Biomart - more specifically Martview - is a webbased tool to query databases in a very ingenious way: you set filters = which genes you want to retrieve information for, and you set Attributes = what information you want to have about the genes
Let us start with a simple question: how many proteins in human have the retinol binding domain? Retrieve the list of gene names and descriptions. Instead of going to thé domain database, InterPro, we will use Biomart.
Go to the Biomart homepage. End 2011 the main interface has changed. To access Martview, click on Version 0.7, and then on the link 'Portal'.

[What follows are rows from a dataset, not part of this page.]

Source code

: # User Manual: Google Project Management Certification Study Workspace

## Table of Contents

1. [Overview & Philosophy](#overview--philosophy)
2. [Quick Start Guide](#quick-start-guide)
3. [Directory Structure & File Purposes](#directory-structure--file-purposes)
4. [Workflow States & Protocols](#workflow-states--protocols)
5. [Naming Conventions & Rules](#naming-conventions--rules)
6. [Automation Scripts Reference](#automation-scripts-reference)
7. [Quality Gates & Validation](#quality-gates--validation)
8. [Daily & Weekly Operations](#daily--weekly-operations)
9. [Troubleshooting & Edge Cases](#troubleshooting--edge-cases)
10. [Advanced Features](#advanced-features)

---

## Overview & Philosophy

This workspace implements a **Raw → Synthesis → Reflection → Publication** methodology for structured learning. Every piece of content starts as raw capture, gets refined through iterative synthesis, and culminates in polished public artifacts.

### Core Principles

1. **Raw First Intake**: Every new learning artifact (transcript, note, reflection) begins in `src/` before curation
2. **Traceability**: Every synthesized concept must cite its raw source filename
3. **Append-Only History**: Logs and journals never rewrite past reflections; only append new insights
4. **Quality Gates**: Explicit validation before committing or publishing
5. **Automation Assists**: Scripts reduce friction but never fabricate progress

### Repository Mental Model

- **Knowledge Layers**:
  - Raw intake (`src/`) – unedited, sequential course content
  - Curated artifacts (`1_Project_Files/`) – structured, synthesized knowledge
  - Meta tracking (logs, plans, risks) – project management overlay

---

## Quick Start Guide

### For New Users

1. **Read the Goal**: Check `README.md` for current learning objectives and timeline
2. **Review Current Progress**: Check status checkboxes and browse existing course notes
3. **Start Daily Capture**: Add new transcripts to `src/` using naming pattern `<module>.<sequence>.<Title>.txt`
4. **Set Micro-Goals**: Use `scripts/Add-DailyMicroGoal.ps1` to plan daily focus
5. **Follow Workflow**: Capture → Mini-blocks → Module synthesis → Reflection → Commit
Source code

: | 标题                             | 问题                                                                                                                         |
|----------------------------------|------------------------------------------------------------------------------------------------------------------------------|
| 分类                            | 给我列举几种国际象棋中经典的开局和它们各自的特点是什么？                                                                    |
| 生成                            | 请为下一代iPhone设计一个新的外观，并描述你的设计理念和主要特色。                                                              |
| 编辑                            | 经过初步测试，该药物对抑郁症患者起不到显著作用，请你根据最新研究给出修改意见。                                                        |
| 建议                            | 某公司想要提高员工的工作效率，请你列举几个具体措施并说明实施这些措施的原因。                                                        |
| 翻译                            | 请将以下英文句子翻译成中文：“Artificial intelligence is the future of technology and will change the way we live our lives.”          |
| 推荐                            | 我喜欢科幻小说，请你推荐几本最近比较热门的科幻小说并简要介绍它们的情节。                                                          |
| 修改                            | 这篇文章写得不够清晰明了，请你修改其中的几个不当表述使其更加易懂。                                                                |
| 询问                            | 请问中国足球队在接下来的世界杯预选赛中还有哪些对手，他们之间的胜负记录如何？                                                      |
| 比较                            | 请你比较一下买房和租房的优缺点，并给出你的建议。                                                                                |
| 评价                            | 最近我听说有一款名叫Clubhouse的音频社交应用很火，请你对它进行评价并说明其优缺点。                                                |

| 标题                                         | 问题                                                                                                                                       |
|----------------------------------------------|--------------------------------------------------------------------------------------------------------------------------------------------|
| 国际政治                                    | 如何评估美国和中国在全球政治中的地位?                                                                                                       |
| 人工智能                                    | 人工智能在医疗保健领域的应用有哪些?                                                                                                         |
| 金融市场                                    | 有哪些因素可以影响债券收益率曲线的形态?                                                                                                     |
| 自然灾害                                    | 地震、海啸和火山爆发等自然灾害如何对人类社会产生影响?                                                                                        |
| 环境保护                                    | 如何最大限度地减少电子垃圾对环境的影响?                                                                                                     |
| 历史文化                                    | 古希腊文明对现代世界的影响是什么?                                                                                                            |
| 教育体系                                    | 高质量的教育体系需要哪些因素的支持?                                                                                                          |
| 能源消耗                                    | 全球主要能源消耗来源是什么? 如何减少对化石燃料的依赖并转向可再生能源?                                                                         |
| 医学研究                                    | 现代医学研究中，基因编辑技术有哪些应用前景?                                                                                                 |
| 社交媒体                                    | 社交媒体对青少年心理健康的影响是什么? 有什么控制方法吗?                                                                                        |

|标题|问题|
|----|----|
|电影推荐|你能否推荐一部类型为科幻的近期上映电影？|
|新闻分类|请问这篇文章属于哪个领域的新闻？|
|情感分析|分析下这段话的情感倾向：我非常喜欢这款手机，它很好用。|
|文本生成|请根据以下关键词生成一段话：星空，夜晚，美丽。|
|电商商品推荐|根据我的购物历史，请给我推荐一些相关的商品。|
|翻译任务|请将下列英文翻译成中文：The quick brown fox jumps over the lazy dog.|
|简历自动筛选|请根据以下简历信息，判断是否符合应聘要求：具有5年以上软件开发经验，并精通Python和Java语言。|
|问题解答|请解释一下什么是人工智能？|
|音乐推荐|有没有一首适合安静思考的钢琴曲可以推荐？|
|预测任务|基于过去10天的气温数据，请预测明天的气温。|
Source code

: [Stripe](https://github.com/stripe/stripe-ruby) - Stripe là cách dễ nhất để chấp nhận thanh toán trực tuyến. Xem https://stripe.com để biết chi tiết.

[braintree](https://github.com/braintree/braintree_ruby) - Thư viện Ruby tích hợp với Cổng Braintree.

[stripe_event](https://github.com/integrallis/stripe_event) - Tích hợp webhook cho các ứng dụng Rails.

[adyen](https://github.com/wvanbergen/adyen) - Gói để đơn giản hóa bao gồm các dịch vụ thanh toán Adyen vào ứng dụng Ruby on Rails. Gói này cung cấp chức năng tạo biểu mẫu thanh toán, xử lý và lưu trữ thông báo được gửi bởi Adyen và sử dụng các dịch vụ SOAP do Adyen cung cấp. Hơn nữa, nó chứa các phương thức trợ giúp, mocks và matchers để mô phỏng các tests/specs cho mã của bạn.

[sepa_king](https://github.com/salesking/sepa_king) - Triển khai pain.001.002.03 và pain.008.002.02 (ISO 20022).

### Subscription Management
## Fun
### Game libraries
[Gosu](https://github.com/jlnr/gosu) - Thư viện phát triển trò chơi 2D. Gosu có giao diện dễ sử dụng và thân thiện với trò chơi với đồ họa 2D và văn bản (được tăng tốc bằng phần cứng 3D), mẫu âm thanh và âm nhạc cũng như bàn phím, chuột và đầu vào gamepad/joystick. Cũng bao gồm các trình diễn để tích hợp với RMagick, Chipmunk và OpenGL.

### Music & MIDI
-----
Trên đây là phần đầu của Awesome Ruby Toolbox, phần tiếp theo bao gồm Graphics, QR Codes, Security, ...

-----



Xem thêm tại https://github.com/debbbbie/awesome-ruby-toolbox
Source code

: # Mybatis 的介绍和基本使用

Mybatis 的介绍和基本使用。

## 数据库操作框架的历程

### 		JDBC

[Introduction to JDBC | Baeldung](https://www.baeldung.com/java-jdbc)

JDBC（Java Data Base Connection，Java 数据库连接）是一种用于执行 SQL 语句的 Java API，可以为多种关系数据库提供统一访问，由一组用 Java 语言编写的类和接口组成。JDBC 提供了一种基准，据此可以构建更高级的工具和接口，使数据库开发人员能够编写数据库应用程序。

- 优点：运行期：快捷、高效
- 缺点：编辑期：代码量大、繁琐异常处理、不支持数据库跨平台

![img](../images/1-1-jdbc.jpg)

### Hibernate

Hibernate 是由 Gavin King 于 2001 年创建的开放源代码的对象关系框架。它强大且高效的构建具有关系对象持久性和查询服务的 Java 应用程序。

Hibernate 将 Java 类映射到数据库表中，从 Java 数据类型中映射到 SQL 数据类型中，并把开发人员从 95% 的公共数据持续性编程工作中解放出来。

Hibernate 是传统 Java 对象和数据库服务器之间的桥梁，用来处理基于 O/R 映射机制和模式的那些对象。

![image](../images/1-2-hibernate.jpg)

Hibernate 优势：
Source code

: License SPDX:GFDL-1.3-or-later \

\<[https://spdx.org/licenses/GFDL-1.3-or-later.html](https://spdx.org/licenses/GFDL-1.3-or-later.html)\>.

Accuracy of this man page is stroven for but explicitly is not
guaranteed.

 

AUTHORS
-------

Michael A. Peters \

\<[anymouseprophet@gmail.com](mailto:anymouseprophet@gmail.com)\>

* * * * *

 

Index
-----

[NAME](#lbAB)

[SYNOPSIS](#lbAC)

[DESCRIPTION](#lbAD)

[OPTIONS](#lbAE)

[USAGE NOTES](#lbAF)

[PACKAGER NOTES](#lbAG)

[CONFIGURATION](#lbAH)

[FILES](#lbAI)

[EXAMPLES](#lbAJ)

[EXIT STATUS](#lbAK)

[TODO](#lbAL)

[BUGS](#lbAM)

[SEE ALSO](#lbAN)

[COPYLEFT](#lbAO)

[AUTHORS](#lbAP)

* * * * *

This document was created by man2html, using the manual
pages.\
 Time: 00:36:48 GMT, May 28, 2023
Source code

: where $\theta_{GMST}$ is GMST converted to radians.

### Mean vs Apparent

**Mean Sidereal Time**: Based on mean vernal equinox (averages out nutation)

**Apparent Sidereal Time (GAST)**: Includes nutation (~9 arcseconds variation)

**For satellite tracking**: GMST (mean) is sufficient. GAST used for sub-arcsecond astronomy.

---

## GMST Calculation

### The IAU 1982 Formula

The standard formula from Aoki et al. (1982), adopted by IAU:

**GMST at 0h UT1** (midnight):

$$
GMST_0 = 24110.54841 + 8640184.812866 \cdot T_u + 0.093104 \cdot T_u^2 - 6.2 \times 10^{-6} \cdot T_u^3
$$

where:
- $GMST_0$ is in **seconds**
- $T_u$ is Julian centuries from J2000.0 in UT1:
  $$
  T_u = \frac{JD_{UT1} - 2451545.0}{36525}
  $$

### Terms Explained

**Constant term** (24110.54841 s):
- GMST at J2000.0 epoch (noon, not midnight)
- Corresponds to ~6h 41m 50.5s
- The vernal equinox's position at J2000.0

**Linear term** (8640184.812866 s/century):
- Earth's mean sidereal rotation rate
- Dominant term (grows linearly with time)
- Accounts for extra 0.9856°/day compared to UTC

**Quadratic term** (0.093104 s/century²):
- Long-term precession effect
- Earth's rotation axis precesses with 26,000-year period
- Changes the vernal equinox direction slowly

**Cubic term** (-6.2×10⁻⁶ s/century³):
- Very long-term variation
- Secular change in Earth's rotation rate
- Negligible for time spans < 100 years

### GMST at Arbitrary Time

Our challenge: we want to retrieve all sequences in human that have the retinol binding domain (IPR002449).
Martview works in three steps:
- select the database you want to query (depends on the type of information you want to retrieve)
- set conditions which you results need to match (can be plenty of them!)
- select what you exactly want to retrieve from the results (e.g. sequence, names, domains, gene ontology terms,...)
To accomplish this, select Ensembl Genes 65 from the database menu (this database will be covered in the last module).
A new selection appears: restrict here to the 'Homo sapiens genes' dataset.
So, our database we want to search is set: step 1 is finished.
Filters and Attributes appear: both are clickable. For step 2, selecting the conditions which must be met, click on 'Filters'. Under protein domains, fill in IPR002449 (the retinol-binding domain) and set the identifier to InterPro IDs.
When you click on , you will see how many genes match these conditions, which are .
As a last step, which is formatting the output, click on Attributes, open the 'Gene tab' and select 'Description and Associated Gene Name'.
How fast was that? The results from that database are in your hands in the form you want.
|Which functions do the proteins have from the mouse chromosome 12 which are spanning a membrane?|
|Let's translate: functions, so we can look for Gene Ontology terms, from 'Molecular function'.|
|We need to retrieve those genes: with Biomart should this be no problem! We can fetch for each gene the GO term.|
|So now we need a tool which can somehow summarize the GO information that we fetch from Biomart.|
|To summarize GO terms, you can browse the Gene Ontology tools from www.geneontology.org: on this page you can find the CateGOrizer tool. In short: it counts the occurrence of GO terms and reports statistics of them.|
|So now you have your tools! Can you answer the question?|
Above examples show that Biomart can be very useful to retrieve particular information from a selected set of genes. Biomart can be also a very convenient tool to convert database identifiers of all kind to any other kind.
|Convert following affymetrix probe id's (names of probes used on microarrays) to their associated gene names.|
260649_at 265099_at 255943_at 245070_at 245070_at 258147_at 258147_at 252197_at 246242_at 253188_at
Biomart is also useful for retrieving specific sequences, such as in next task. Can you bring it to a good end?
|Retrieve the 3' UTR sequences of all human genes which have domain IPR020408.|
The Gene database at NCBI collect many relevant resources about your gene of interest
|How many types of endothelin receptors are known in Human?|
|Go to Entrez and enter in the search field: "endothelin receptors AND Human[Organism]"|
|Click through on the Genes database.|
|Another way: go first to the Gene database at NCBI, set limits over there to Homo sapiens and search for Endothelin receptor|
|The official gene name and abbreviation is shown on the records:|
For more information on the HUGO Gene Nomenclature see here.
The PubChem database at NCBI provides information about chemicals and their influence on biological molecules
Entrez contains also a link to databases with chemicals, PubChem. An interesting resource which should be equally user-friendly as other Entrez tables.